Für Herrn Wei, einen Gelehrten im Ruhestand
Du Fu (712-770, Tang-Dynastie)
Zu leben, ohne sich zu treffen, ist wie Sternbilder, die sich voneinander wegbewegen.
Was ist das heute für ein Abend, an dem wir dasselbe Kerzenlicht teilen?
Ganz gleich, wie lange die Jugend dauern konnte, nun ist unsere Haarpracht bereits ergraut.
Feststellend, dass die Hälfte unserer Freunde bereits in der Geisterwelt ist, heulen wir schockiert und ungläubig auf.
Wie konnten wir ahnen, dass zwanzig Jahre ins Land ziehen würden, bevor ich erneut dein Zuhause betrete?
Bevor wir uns trennten, warst du noch unverheiratet.
Schau nun die Reihe von Jungen und Mädchen an, die den Freund ihres Vaters freudestrahlend begrüßen und fragen, woher ich komme.
Bevor ich meine Antwort geben kann, servieren die Kinder bereits Speis und Trank:
Frühlingszwiebeln im Abendregen geschnitten, frisch gedämpfter Reis mit gelber Hirse.
„Ein Wiedersehen könnte schwierig sein“, sagtest du, während du zehn Gläser Wein auf einmal einschenktest.
Die zehn Weinkelche machten mich nicht betrunken,bewegt war ich indes von deiner alten Zuneigung.
Morgen wird uns ein hoher Berg trennen, wenn wir wieder ins weltliche Geschehen eintauchen.
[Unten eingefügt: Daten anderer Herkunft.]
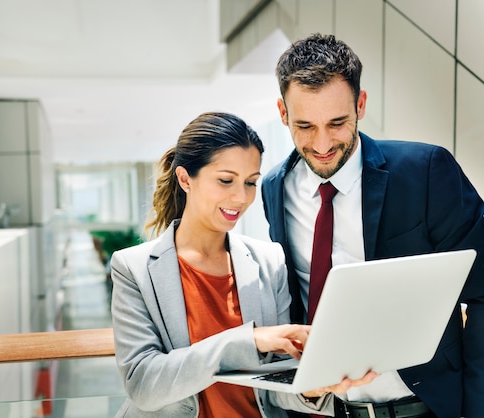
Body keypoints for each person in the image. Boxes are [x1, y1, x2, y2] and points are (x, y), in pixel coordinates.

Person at [261, 33, 484, 418]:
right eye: (305, 126)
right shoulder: (274, 188)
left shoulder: (425, 172)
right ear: (283, 113)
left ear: (360, 105)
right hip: (331, 410)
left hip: (427, 407)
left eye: (337, 122)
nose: (323, 143)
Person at [110, 111, 375, 417]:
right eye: (226, 181)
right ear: (185, 179)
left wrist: (307, 389)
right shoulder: (134, 268)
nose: (240, 197)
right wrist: (247, 341)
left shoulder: (269, 261)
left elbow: (273, 390)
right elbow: (144, 385)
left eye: (251, 183)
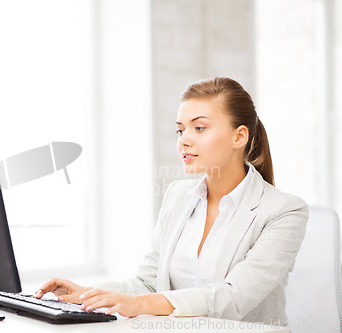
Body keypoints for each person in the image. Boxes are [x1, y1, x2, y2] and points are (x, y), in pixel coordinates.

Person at [34, 77, 308, 324]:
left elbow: (232, 299)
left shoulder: (283, 211)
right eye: (181, 130)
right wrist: (91, 294)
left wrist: (139, 304)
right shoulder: (178, 195)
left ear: (239, 136)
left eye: (199, 128)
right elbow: (150, 283)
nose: (184, 140)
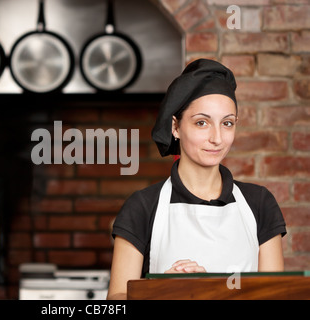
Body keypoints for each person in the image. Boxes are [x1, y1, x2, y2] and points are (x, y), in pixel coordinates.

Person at [107, 59, 287, 300]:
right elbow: (116, 299)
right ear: (176, 127)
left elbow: (275, 297)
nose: (217, 138)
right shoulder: (142, 207)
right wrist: (161, 293)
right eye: (202, 123)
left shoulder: (259, 203)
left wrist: (209, 291)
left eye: (227, 123)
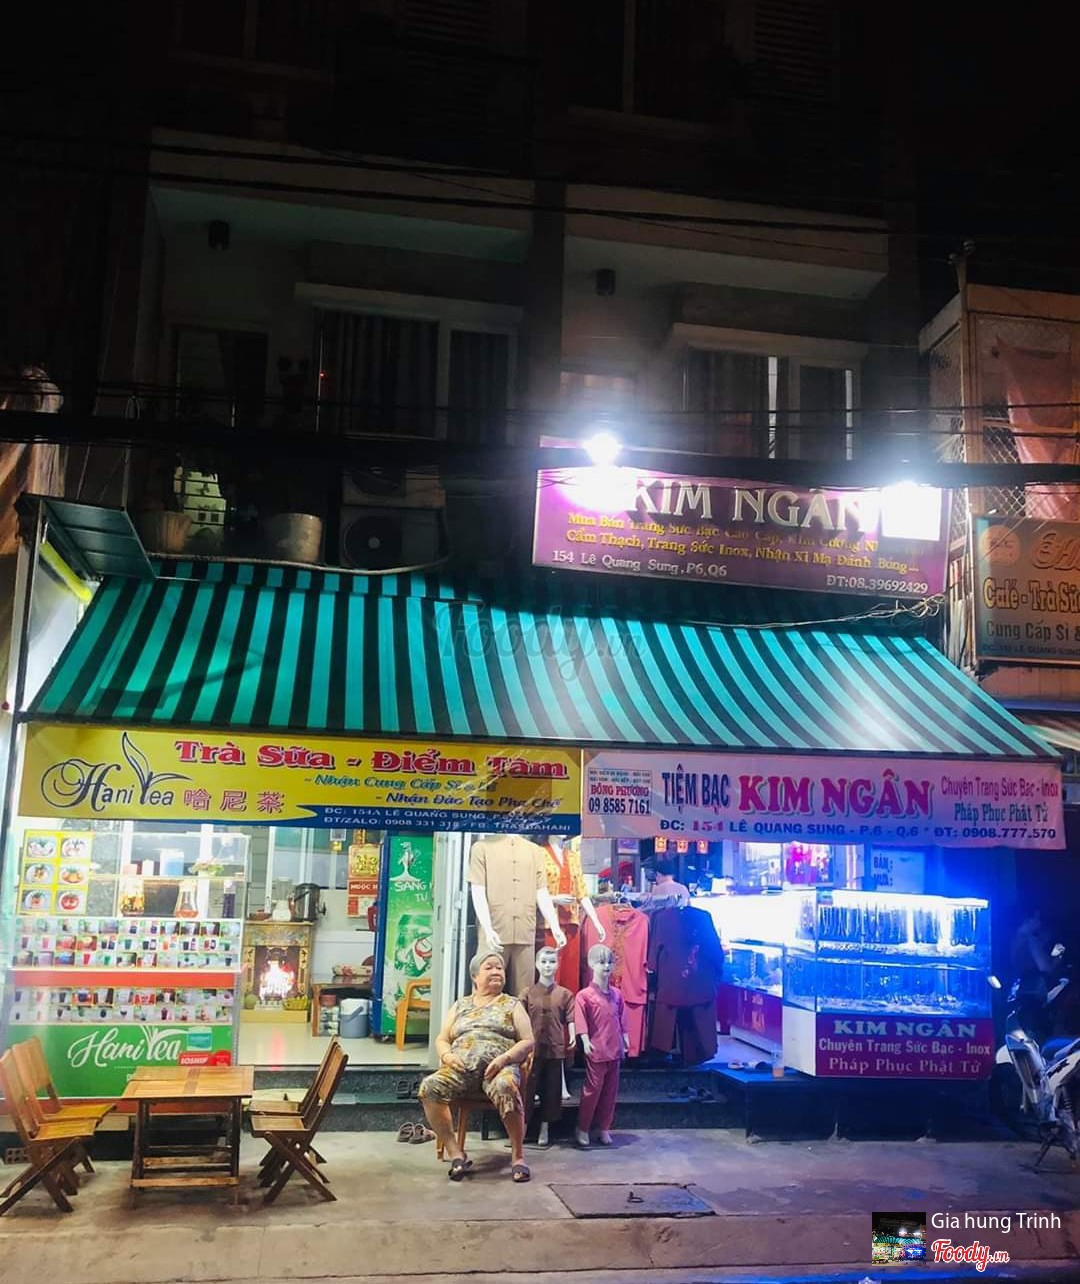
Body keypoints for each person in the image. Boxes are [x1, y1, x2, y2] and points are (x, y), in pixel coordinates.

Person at [418, 949, 535, 1182]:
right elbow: (442, 1038)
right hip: (462, 1068)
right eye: (489, 967)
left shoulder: (512, 1004)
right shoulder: (460, 1005)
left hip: (498, 1068)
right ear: (475, 976)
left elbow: (528, 1041)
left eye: (499, 968)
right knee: (429, 1088)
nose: (496, 971)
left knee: (505, 1086)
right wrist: (447, 1056)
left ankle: (518, 1156)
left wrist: (504, 1059)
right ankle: (456, 1154)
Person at [573, 944, 629, 1147]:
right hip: (596, 1048)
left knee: (610, 1091)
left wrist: (625, 1038)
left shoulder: (617, 994)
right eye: (601, 962)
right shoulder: (584, 995)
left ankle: (604, 1127)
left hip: (614, 1048)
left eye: (609, 962)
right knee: (593, 1090)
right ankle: (583, 1127)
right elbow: (580, 1019)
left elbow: (622, 1018)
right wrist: (585, 1040)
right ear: (591, 964)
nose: (606, 966)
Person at [520, 946, 575, 1147]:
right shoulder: (527, 993)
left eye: (551, 962)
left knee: (552, 1091)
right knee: (527, 1089)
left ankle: (545, 1128)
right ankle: (523, 1127)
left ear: (557, 964)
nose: (547, 966)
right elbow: (519, 1018)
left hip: (555, 1047)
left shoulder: (565, 994)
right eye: (543, 962)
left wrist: (572, 1033)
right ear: (536, 964)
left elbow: (570, 1017)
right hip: (532, 1049)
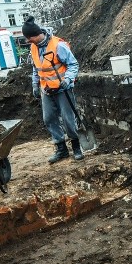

Gedanken einer nächtlichen Reise
Eine Brise weht über das grasbewachsene Ufer, allein der Mast eines Schiffes ragt in die Nacht.
Ein Stern scheint weit über das Land, der Mond folgt dem großen Fluss.
Rührt mein Ruhm vom Schreiben allein?
Vom Beruf gealtert und erkrankt, ruhe ich mich aus.
Ich treibe so dahin, womit lässt es sich vergleichen?
Zwischen Himmel und Erde, eine einsame Möwe.